[[ Provided material open ]]
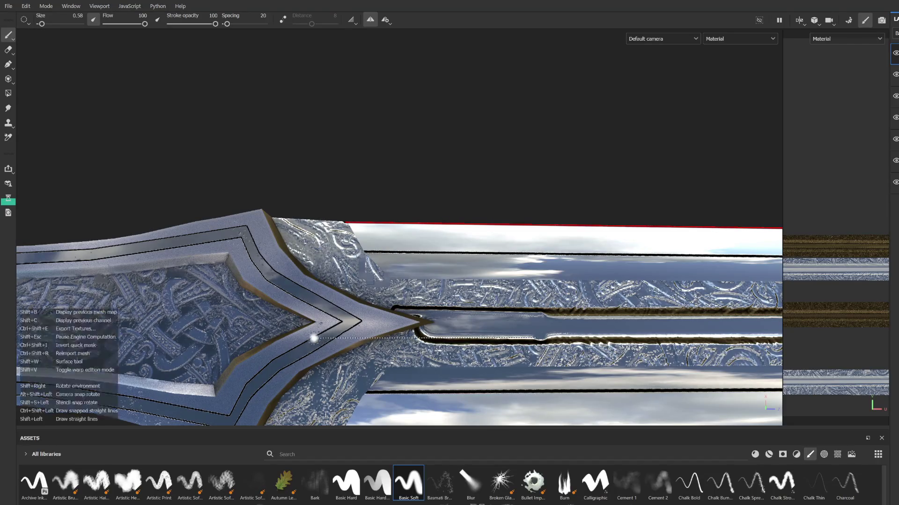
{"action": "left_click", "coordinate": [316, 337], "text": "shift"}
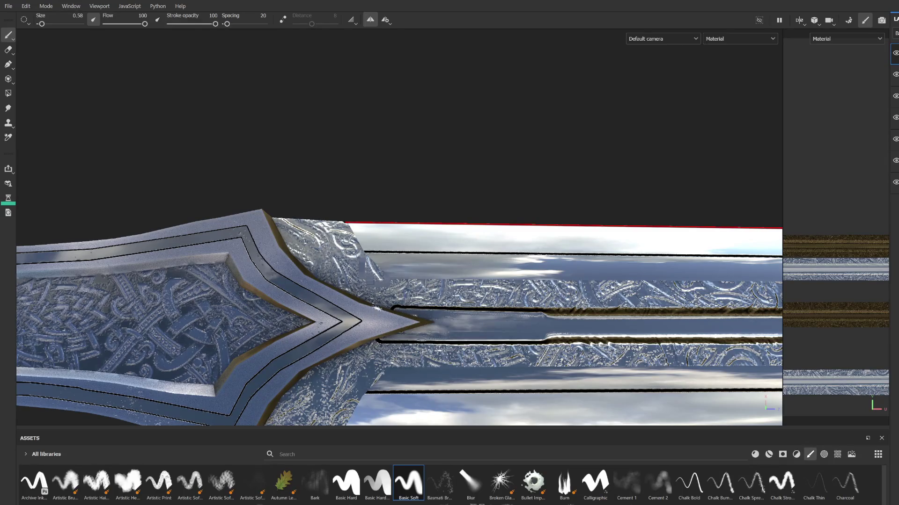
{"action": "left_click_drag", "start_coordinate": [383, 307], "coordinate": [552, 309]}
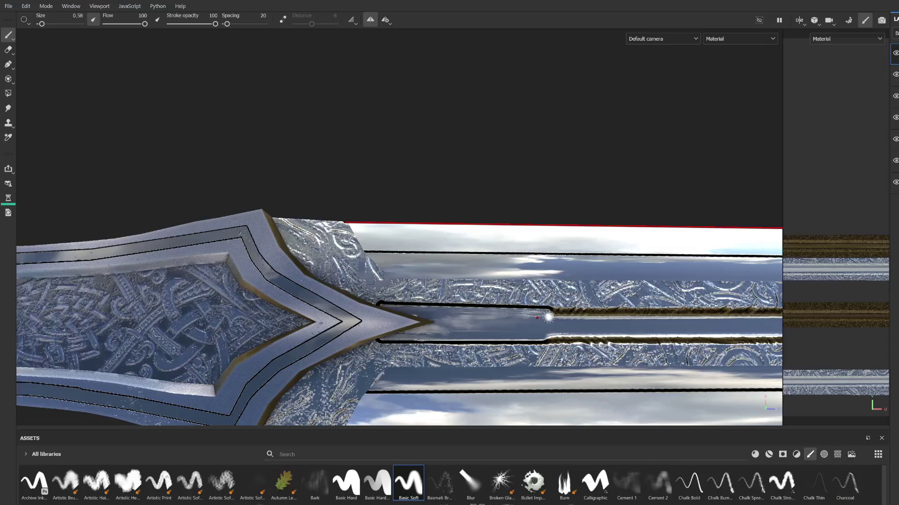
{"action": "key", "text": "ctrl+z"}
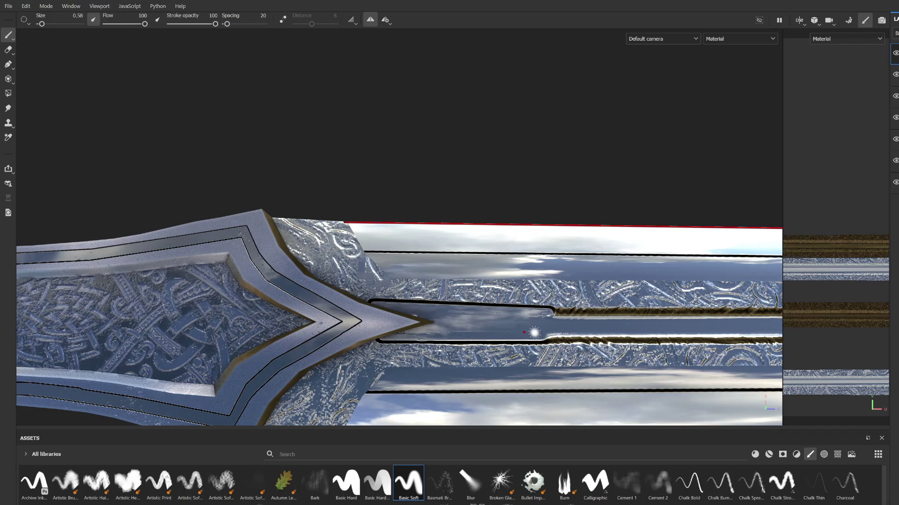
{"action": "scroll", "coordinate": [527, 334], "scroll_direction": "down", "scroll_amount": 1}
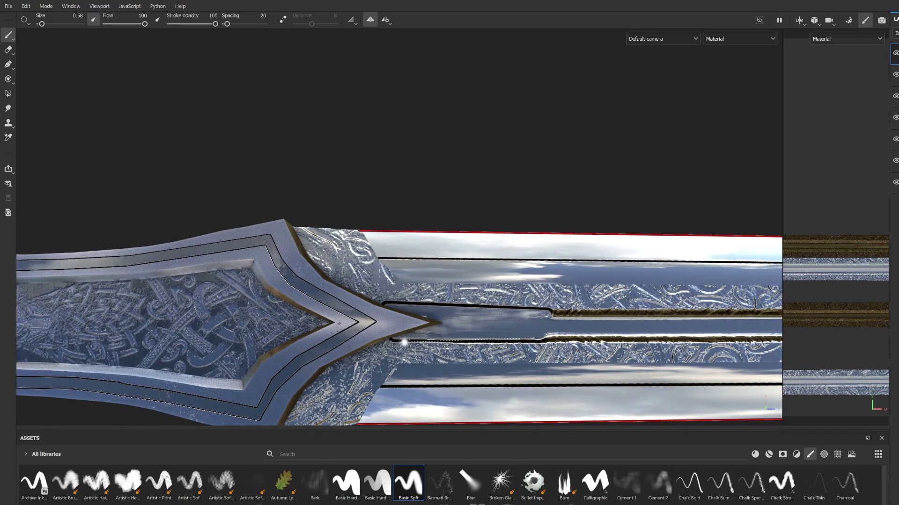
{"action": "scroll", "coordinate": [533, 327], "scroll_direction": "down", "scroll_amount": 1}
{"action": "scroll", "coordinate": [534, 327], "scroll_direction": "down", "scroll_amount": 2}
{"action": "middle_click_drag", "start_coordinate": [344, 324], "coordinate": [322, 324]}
[[ Provided material closed ]]
[[ Provided material open ]]
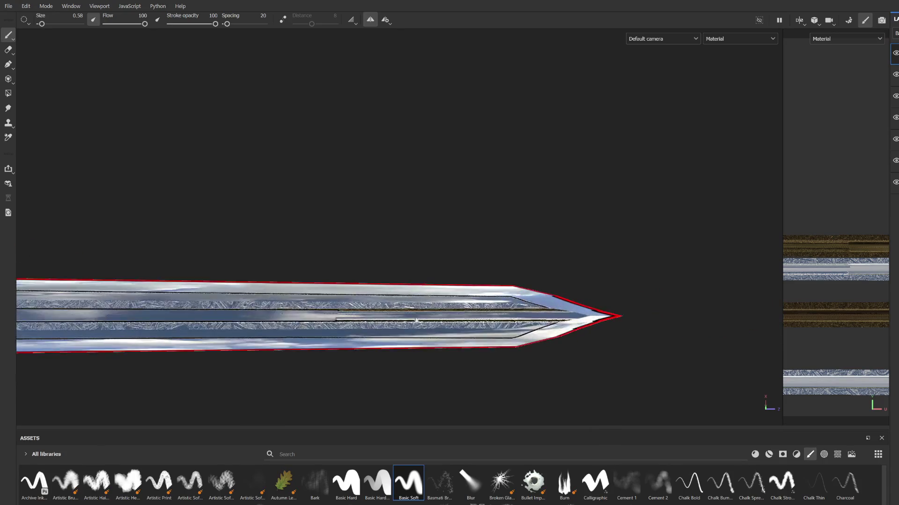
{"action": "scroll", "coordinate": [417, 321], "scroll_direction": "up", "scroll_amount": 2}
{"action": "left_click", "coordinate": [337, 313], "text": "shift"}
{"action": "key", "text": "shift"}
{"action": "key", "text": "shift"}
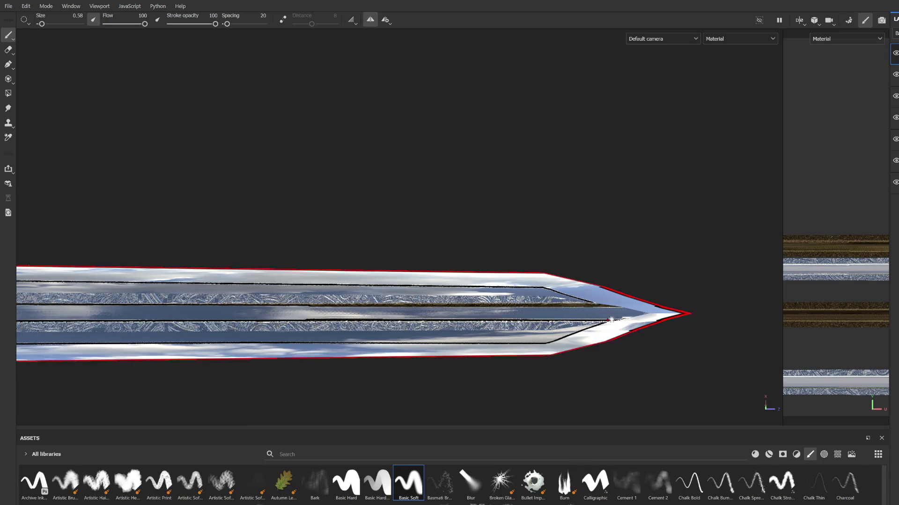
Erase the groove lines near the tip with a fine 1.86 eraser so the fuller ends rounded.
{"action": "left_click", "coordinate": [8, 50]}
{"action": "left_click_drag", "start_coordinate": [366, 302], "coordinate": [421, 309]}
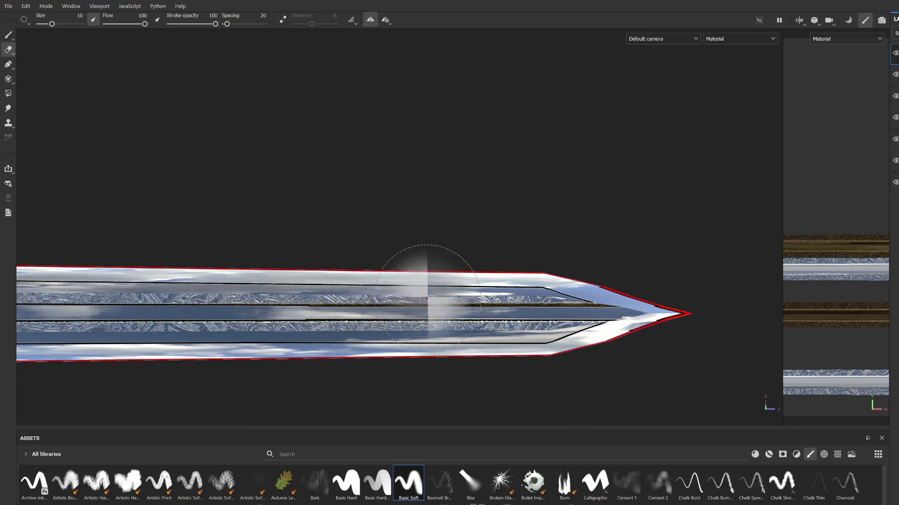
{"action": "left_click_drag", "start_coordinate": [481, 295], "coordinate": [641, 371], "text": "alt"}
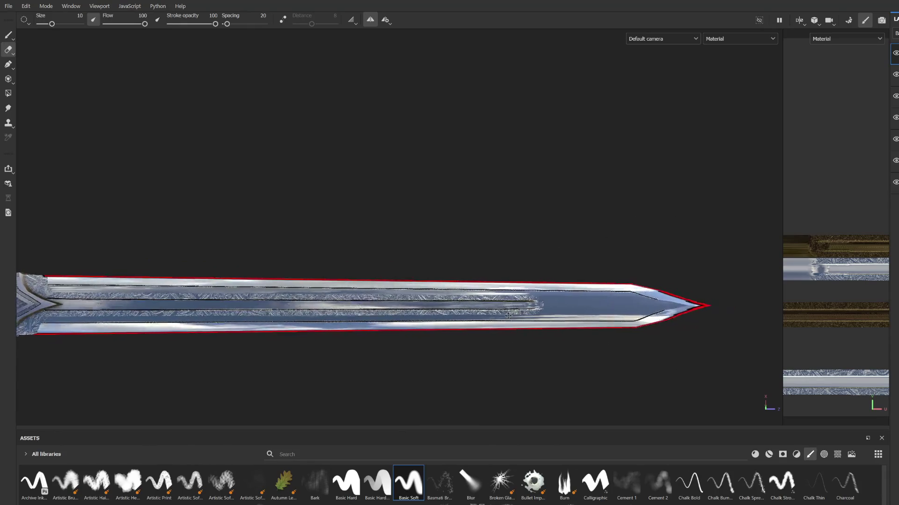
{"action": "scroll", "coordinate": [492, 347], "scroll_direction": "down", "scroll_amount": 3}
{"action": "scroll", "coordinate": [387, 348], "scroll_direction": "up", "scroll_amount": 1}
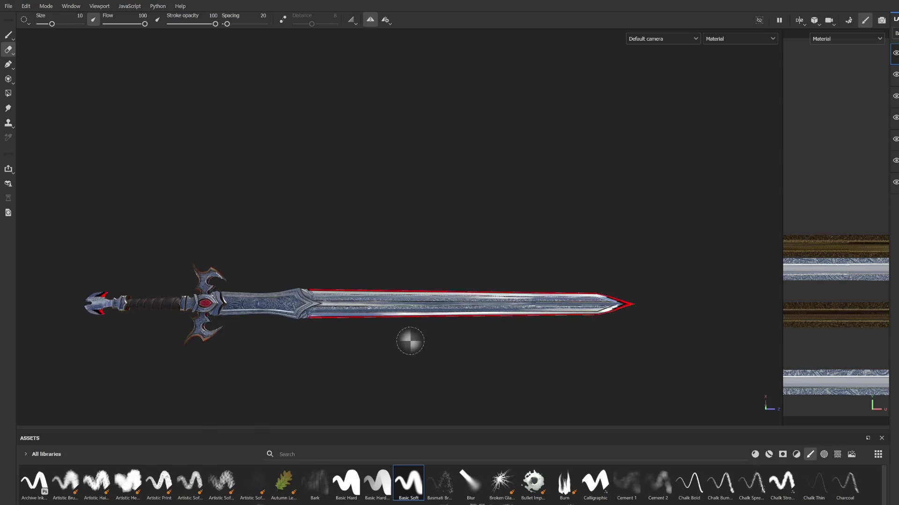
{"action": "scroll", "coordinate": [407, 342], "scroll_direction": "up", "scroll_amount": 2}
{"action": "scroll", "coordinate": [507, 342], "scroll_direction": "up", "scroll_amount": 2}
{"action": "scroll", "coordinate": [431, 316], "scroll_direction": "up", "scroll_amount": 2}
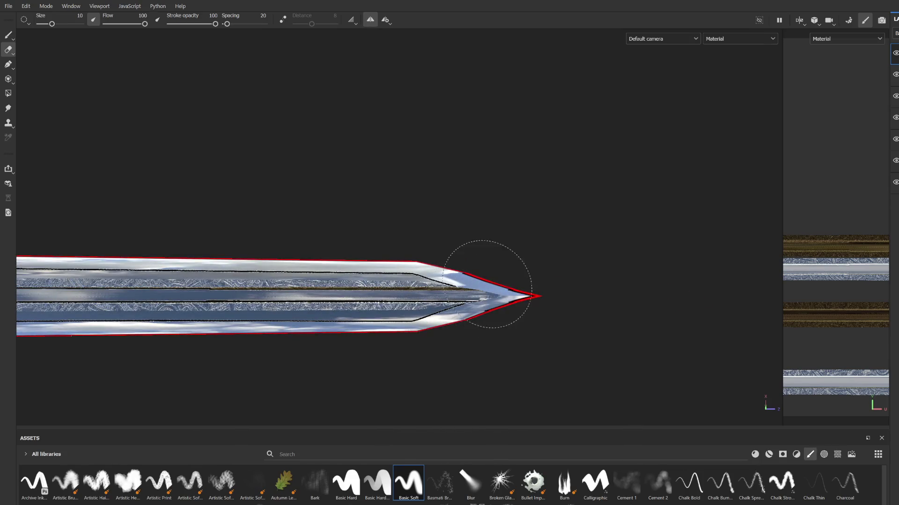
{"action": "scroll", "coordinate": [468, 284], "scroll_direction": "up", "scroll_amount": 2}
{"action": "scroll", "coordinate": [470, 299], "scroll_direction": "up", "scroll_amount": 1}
[[ Provided material closed ]]
Activity: Show the lines of the records above that mention "text".

Response:
{"action": "left_click", "coordinate": [316, 337], "text": "shift"}
{"action": "key", "text": "ctrl+z"}
{"action": "left_click", "coordinate": [337, 313], "text": "shift"}
{"action": "key", "text": "shift"}
{"action": "key", "text": "shift"}
{"action": "left_click_drag", "start_coordinate": [481, 295], "coordinate": [641, 371], "text": "alt"}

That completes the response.